Gleam is a beautiful language, and what I wish Elixir would become (re:typing).
For those that don't know its also built upon OTP, the erlang vm that makes concurrency and queues a trivial problem in my opinion.
Absolutely wonderful ecosystem.
I've been wanting to make Gleam my primary language, but I fear LLMs have frozen programming language advancement and adoption for anything past 2021.
But I am hopeful that Gleam has slid just under the closing door and LLMs will get up to speed on it fast.
> For those that don't know its also built upon OTP, the erlang vm
This isn't correct. It can compile to run on the BEAM: that is the Erlang VM. OTP isn't the Erlang VM; rather, "OTP is set of Erlang libraries and design principles providing middle-ware to develop [concurrent/distributed/fault tolerant] systems."
Gleam itself provides what I believe is a substantial subset of OTP support via a library: https://github.com/gleam-lang/otp
Importantly: "Gleam has its own version of OTP which is type safe, but has a smaller feature set. [vs. Elixir, another BEAM language with OTP support]"

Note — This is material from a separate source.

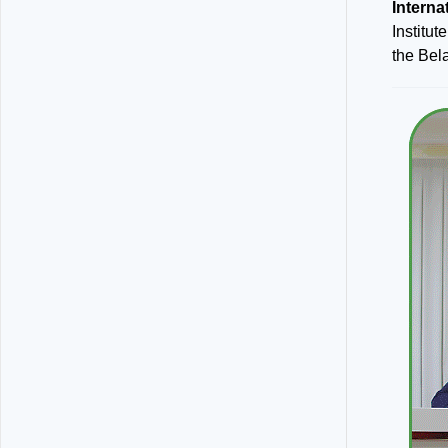
Intern
Institut
the Bela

i just implemented a project in elixir with LLM support and would never have considered that before. (i had never used elixir before) - So who knows maybe it will help adoption?
the Erlang vm is called BEAM, not OTP. sadly, Gleam's implementation of OTP is not at the same level as Elixir's or Erlang.
I don’t mean to minimize the huge effort by the Gleam team; however, Elixir cannot become Gleam without breaking OTP/BEAM in the same ways Gleam does. As it stands now, Elixir is the superior language between the two, if using the full Erlang VM is your goal.
> I fear LLMs have frozen programming language advancement and adoption for anything past 2021.
Why would that be the case? Many models have knowledge cutoffs in this calendar year. Furthermore I’ve found that LLMs are generally pretty good at picking up new (or just obscure) languages as long as you have a few examples. As wide and varied as programming languages are, syntactically and ideologically they can only be so different.